The father of the student whose motorized scooter was stolen by Florida State wide receiver Jesus "Bobo" Wilson this summer told the Tallahassee Democrat that neither he nor his son were pressured by authorities not to file charges against Wilson.
The student told The New York Times in a report published last Friday that the investigating officer in the Wilson case questioned the student's mental state and said he didn't want to "ruin" Wilson's record by arresting him if there was a chance he was innocent. The report cites the student as saying Wilson's status on the football team was a major factor in the officer's reluctance to pursue Wilson.
Gonzalo Bellini, the student's father, disputed that notion.
"There was no pressure on my son or on my side not to file charges," Gonzalo Bellini told the Democrat Monday. "They let (Wilson) go because he mentioned that the scooter had been lent to him."

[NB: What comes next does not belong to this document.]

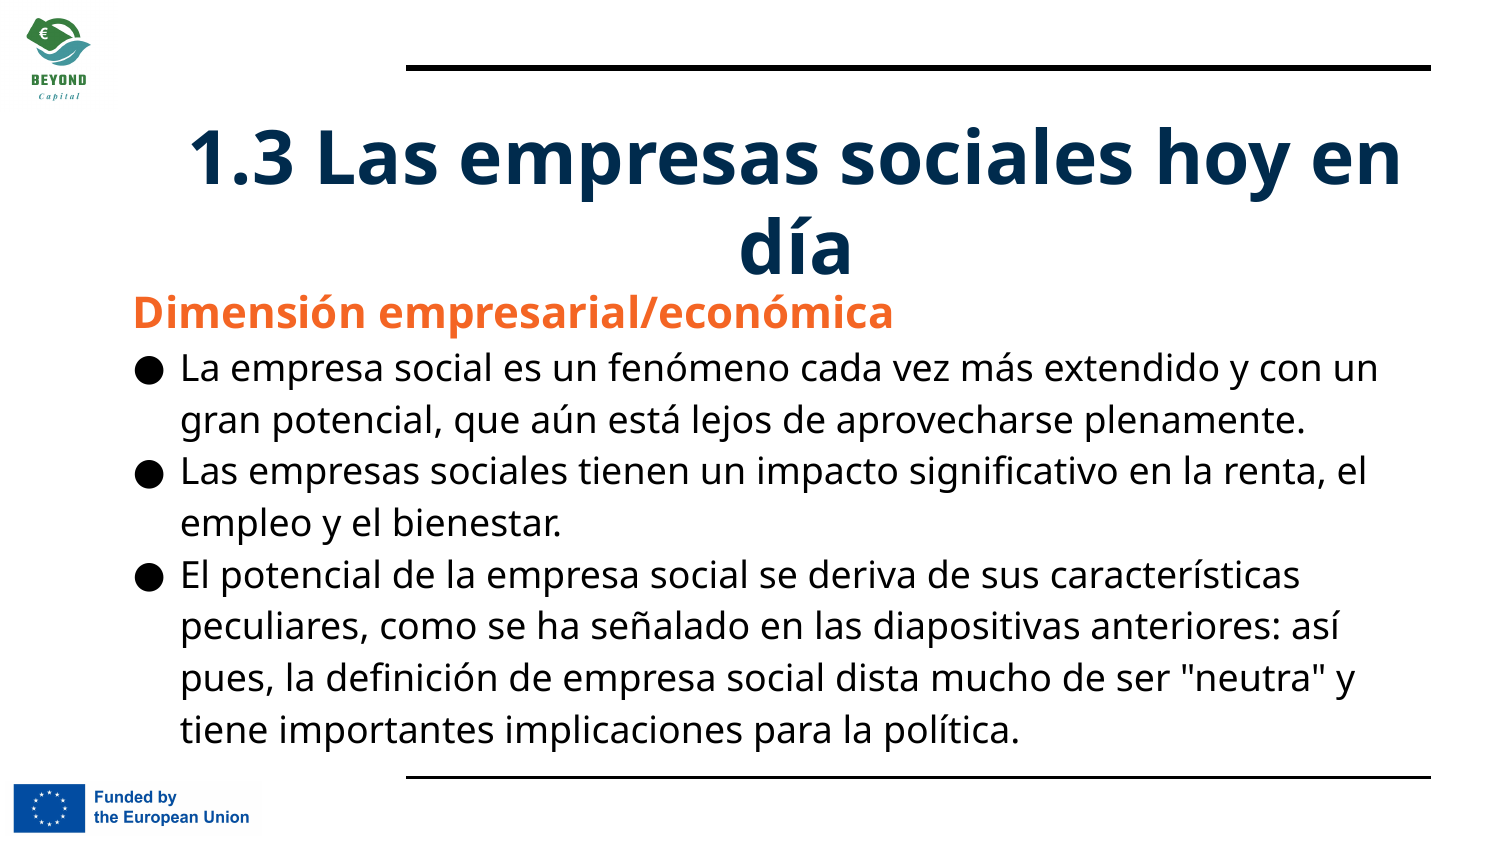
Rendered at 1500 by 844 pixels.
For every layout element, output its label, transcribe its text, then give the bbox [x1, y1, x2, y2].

However, Bellini did indicate Wilson's status as a football player played a factor in the investigation. According to Bellini, an investigator working for Tim Jansen, Wilson's attorney, contacted Bellini and asked if the case could be resolved "without it getting out of hand" due ton concerns over what might happen to Wilson's reputation.
"I feel that special steps were taken, I don't know by who or how, to resolve Jesus Wilson's problems faster than what it would usually be for someone involved with this," Bellini said.
Bellini also refuted what his son said about being questioned about his mental state.
After the Times report was published Friday, the Tallahassee Police Department opened an internal investigation into the claim that the officer attempted to influence Bellini's son not to file charges.
Wilson, who first said he was allowed by the scooter's owner to drive it, later admitted he had stolen it and pleaded out to misdemeanor charges of petty theft and criminal mischief. As part of his punishment, he paid $1,074 in restitution to the scooter owner and was sentenced to 30 days of jail work camp and two years' probation, which can be reduced to one year following the completion of the work camp.
Wilson was suspended indefinitely by Florida State during the investigation and later reinstated after missing the team's season opener against Oklahoma State. A sophomore, he has 21 receptions for 262 yards and four touchdowns this season.
As raised by the Times, Florida State and local police have faced questions over their investigatory processes when football players have been accused of crimes, most notably involving starting quarterback Jameis Winston and his alleged sexual assault of a female student in December 2012. Winston, who was investigated by police and ultimately not charged, currently faces a disciplinary hearing related to the incident.